Prima di tutto smetterla di considerare le persone come delle pecore,
inoltre tutti gli episodi di pedofilia sono causati
“A causa di un codice del silenzio imposto su tutti i membri del clero sotto la pena della scomunica i casi di violenza sono stati anche difficilmente riferiti alle autorità giudiziarie nei Paesi in cui sono stati commessi”
e quindi la chiesa NON è innocente.
In quale parte CIC sarebbe scritto che non si può denunciare gli atti di pedofilia nel clero pena la scomunica, Shiva? Mi posti l’articolo, per favore? Calunniatore.
Adesso vediamo se lo posta.
Ogni due-tre ore torno a vedere.
L’ONU e la chiesa sanno bene a cosa si riferiscono.
Alle direttive interne, al “Crimen Sollecitationis” controfirmato da Ratzinger
“Spondeo, voveo ac iuro, inviolabile secretum me servaturum in omnibus et singulis”
“Prometto, mi obbligo e giuro che manterrò inviolabilmente il segreto su ogni e qualsiasi notizia, di cui io sia messo al corrente nell’esercizio del mio incarico”
alle prese di posizione, agli atti e alle indicazioni del SantoUffizio e a TUTTA la modalità di gestione di questi crimini nel corso degli anni.

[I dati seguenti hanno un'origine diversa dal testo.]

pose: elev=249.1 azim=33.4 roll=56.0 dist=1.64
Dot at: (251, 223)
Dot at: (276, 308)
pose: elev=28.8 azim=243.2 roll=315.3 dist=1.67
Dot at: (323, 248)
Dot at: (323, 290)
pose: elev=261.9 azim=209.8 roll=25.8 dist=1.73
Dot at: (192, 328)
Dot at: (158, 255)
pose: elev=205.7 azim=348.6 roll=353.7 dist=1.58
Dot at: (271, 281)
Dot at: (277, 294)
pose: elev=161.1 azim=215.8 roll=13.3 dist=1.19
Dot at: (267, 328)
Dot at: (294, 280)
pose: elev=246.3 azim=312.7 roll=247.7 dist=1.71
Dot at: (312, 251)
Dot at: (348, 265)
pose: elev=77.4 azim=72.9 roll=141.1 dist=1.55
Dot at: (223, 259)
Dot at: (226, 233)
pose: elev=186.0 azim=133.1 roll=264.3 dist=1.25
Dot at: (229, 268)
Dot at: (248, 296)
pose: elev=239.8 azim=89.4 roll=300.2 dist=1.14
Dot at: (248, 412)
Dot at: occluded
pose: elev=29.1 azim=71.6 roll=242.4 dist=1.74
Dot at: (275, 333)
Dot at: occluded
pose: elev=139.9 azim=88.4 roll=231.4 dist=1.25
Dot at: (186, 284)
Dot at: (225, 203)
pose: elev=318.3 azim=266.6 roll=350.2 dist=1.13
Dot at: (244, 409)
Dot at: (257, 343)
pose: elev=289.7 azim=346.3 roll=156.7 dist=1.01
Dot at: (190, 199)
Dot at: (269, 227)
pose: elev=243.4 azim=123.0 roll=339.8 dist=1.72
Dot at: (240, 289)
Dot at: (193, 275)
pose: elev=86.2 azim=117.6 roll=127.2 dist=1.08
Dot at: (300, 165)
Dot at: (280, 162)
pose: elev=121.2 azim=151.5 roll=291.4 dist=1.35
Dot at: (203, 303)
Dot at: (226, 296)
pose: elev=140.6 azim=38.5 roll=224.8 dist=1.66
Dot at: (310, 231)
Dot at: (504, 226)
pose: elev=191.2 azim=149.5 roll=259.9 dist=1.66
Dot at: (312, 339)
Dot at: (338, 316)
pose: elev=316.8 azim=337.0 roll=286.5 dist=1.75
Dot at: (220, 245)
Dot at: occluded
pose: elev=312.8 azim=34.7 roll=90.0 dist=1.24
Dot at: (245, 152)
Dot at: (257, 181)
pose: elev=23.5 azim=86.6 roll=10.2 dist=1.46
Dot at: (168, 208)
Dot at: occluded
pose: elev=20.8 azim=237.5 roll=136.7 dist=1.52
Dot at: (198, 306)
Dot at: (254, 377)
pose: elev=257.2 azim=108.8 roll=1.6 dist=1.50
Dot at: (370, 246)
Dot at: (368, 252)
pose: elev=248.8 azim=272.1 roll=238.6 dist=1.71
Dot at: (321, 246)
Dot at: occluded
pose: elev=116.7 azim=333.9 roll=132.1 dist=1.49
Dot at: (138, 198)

Non dire idiozie, per cortesia, la “Crimen Sollecitationis” era contro il crimine di adescamento e non di pedofilia. Inoltre, la segretezza non è assoluta, bensì riguarda soltanto gli atti del processo canonico (giustamente) prima della sentenza definitiva da parte del tribunale ecclesiastico; niente vieta di denunciare chi si è macchiato di crimini sessuali di essere denunciato all’autorità civile. Insisto, dove sarebbe previsto nel Codex Ius Canonici la scomunica per la denuncia alle autorità civile dei casi di violenza sessuale? Per quanto riguarda l’ONU, la derido e la respingo. Insisto: calunniatore!